PASSAGE TO READ:
------------
Given today’s and yesterday’s police-brutality news, the O’Briens’ family-first policy will soon revolve around a First Amendment freedom search. And by search, I mean a journey. What this means is that each member of our family unit (4) will explore or figure out what we individually mean when we say we are all for freedom of expression (speech, press, assembly, association, and expression).

Fred and I will undoubtedly disagree. We reside on opposite sides of the political spectrum. Yet I know this does not mean we will be disagreeable, or even uncivil, in our dinner-time discussions. We’re not shy about searching for core primary values (i.e. substantive values, not due-process ones, like hollow terms such as meritocracy, freedom, liberty, or fairness). No one in this family sees eye-to-eye on fairness, since it depends upon each person’s perspective.

Now, the other two members of our nuclear family will be more reluctant to write it down. Being age-appropriate argumentative teens, I suspect, they will not “necessarily” think this is a good dinner-table discussion, and will argue throughout the meal how onerous (and unfair) a demand Fred and I are imposing.
------------
PROBLEMS AND TASKS:
[1] Retype the stored entries from their first line through the line containing "terceiro lugar com", with both of those lines included.
[2] Write what comes next in the essay about the family's First Amendment dinner discussions, picking up after its final sentence.
The essay above and the stored entries are unrelated to each other.

Stored entries:
------------
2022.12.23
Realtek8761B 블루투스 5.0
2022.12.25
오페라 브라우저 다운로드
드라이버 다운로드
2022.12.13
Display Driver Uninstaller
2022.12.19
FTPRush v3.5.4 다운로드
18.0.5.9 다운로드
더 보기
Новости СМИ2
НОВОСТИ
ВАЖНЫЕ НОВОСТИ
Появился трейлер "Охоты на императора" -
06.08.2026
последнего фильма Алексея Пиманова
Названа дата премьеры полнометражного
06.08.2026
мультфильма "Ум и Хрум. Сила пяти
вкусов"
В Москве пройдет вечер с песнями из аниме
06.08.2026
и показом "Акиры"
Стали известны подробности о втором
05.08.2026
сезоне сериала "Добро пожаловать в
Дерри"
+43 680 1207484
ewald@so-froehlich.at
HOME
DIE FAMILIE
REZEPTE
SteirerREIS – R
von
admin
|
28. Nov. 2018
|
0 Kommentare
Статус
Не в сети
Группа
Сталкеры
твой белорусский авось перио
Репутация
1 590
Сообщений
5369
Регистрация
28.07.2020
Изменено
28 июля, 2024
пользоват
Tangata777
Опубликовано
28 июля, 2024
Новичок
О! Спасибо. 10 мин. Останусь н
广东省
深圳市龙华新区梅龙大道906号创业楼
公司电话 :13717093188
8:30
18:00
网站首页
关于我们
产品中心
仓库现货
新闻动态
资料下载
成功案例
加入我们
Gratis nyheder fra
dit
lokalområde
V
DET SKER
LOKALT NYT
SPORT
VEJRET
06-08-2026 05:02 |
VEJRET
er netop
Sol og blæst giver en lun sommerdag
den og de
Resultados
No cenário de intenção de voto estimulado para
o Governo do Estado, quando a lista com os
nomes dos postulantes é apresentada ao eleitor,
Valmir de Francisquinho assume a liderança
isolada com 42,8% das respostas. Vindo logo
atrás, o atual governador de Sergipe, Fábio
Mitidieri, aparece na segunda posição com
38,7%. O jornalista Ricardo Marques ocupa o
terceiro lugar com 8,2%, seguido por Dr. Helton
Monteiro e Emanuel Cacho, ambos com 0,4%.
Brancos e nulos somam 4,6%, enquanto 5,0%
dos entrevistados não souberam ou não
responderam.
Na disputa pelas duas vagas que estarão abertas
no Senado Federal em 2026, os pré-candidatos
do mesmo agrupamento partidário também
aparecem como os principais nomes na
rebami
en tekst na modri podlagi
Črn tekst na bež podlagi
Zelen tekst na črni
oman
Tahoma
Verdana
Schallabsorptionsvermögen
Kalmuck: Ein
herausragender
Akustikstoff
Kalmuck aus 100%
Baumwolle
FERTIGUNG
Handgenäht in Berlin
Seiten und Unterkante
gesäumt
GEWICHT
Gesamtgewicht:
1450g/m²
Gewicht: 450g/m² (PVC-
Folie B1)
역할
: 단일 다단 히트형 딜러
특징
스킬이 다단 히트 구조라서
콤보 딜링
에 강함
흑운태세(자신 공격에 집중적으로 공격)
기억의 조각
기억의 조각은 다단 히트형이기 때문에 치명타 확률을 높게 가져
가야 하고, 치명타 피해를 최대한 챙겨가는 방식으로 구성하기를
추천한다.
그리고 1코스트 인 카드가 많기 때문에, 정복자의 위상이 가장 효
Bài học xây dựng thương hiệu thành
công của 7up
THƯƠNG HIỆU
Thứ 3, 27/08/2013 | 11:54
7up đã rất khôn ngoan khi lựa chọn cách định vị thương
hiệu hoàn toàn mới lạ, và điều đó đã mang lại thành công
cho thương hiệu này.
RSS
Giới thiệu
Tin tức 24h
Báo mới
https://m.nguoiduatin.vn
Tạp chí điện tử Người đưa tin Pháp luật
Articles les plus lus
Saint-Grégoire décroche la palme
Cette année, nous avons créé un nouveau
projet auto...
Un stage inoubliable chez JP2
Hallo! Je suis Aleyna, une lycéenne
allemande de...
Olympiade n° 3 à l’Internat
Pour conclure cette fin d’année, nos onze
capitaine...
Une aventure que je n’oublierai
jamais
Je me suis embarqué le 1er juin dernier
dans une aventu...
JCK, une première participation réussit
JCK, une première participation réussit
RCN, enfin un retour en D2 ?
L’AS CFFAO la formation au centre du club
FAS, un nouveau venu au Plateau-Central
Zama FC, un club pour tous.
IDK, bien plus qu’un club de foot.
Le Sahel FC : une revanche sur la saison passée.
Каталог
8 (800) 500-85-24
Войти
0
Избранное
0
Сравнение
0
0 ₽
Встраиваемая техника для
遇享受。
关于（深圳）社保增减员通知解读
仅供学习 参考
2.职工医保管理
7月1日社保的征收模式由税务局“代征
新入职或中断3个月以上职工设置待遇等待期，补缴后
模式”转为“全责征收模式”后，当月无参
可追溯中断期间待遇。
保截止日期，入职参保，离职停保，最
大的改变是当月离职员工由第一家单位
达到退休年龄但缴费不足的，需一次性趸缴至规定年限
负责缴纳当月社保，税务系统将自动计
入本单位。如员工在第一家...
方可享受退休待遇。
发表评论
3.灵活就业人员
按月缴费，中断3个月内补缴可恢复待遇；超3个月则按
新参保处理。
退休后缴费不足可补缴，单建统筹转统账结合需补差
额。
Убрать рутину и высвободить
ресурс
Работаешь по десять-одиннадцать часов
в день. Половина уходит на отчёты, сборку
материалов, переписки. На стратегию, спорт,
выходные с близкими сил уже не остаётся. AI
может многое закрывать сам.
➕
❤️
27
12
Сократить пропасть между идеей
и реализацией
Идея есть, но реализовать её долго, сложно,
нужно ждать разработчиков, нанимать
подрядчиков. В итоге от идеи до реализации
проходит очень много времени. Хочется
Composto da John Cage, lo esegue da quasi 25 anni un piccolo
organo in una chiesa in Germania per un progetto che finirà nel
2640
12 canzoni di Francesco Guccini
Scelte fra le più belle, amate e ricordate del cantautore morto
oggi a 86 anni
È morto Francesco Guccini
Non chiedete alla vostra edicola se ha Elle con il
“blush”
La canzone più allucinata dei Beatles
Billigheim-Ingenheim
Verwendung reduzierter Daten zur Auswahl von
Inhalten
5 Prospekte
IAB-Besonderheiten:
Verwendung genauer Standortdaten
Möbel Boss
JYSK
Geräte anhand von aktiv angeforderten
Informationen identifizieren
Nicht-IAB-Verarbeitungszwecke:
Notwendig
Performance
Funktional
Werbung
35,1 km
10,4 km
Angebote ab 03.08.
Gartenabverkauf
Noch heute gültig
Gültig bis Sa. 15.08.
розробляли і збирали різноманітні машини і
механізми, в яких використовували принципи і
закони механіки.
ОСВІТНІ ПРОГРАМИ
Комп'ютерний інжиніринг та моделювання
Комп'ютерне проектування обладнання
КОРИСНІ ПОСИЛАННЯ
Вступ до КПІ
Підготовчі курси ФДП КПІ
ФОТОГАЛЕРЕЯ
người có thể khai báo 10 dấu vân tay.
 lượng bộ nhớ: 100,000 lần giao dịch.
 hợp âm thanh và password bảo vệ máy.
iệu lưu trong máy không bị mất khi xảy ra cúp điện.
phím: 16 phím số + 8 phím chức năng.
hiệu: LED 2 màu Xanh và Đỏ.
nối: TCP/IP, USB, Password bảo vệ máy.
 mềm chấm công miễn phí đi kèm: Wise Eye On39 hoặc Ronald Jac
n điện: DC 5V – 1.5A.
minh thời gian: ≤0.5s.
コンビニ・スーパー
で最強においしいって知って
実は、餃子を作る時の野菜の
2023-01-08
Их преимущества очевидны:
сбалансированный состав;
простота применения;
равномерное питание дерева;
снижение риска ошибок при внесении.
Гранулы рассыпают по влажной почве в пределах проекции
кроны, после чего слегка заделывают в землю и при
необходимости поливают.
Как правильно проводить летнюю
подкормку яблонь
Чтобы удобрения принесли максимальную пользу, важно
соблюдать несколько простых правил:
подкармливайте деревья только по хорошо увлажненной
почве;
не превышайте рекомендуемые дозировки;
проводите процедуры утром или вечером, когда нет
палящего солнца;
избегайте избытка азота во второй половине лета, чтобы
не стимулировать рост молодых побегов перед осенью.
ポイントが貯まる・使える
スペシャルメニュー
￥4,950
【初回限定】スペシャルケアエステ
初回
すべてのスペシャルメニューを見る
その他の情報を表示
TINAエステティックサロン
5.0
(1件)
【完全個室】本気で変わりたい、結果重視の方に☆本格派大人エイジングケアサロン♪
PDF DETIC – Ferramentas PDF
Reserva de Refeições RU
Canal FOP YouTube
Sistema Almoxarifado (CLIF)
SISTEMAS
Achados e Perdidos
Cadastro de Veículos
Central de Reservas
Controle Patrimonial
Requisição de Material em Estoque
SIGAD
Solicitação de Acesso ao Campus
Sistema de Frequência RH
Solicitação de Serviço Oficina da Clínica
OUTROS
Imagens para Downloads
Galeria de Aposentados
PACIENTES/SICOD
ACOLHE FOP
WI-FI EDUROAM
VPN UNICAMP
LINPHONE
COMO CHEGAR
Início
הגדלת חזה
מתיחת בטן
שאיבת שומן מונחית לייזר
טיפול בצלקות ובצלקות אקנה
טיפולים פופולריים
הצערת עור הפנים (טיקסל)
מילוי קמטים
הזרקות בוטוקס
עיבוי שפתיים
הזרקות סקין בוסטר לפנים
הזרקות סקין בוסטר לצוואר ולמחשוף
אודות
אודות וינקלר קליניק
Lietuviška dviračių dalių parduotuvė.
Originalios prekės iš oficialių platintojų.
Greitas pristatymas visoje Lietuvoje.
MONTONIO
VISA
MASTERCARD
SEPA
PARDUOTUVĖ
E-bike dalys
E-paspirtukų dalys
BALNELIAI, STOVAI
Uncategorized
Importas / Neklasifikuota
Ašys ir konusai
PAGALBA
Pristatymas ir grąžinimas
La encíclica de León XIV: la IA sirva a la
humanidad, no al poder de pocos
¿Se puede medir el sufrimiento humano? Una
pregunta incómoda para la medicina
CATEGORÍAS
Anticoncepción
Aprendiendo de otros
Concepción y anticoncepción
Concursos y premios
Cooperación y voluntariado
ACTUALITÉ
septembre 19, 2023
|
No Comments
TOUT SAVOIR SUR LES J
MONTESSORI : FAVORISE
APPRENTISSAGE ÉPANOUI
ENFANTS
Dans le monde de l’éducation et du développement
------------
ANSWERS GIVEN:
[1]
2022.12.23
Realtek8761B 블루투스 5.0
2022.12.25
오페라 브라우저 다운로드
드라이버 다운로드
2022.12.13
Display Driver Uninstaller
2022.12.19
FTPRush v3.5.4 다운로드
18.0.5.9 다운로드
더 보기
Новости СМИ2
НОВОСТИ
ВАЖНЫЕ НОВОСТИ
Появился трейлер "Охоты на императора" -
06.08.2026
последнего фильма Алексея Пиманова
Названа дата премьеры полнометражного
06.08.2026
мультфильма "Ум и Хрум. Сила пяти
вкусов"
В Москве пройдет вечер с песнями из аниме
06.08.2026
и показом "Акиры"
Стали известны подробности о втором
05.08.2026
сезоне сериала "Добро пожаловать в
Дерри"
+43 680 1207484
ewald@so-froehlich.at
HOME
DIE FAMILIE
REZEPTE
SteirerREIS – R
von
admin
|
28. Nov. 2018
|
0 Kommentare
Статус
Не в сети
Группа
Сталкеры
твой белорусский авось перио
Репутация
1 590
Сообщений
5369
Регистрация
28.07.2020
Изменено
28 июля, 2024
пользоват
Tangata777
Опубликовано
28 июля, 2024
Новичок
О! Спасибо. 10 мин. Останусь н
广东省
深圳市龙华新区梅龙大道906号创业楼
公司电话 :13717093188
8:30
18:00
网站首页
关于我们
产品中心
仓库现货
新闻动态
资料下载
成功案例
加入我们
Gratis nyheder fra
dit
lokalområde
V
DET SKER
LOKALT NYT
SPORT
VEJRET
06-08-2026 05:02 |
VEJRET
er netop
Sol og blæst giver en lun sommerdag
den og de
Resultados
No cenário de intenção de voto estimulado para
o Governo do Estado, quando a lista com os
nomes dos postulantes é apresentada ao eleitor,
Valmir de Francisquinho assume a liderança
isolada com 42,8% das respostas. Vindo logo
atrás, o atual governador de Sergipe, Fábio
Mitidieri, aparece na segunda posição com
38,7%. O jornalista Ricardo Marques ocupa o
terceiro lugar com 8,2%, seguido por Dr. Helton

[2]
At least it beats my “design your own dystopia” request of a few summers back. Being in Italy at that time, I thought it only fair that the junior members of this nuclear family should think about this topic. After all, they could feel the presence of Antonio Gramsci, Machiavelli, or even the ghost of St. Augustine. Alas, no one followed up on their dinner-table assignments, but we did have a lively discussion about political utopias and dystopias — enough of a discussion to know that we’re leaning more toward the dys- than the u- in these long, hot summer days of 2016’s horrors.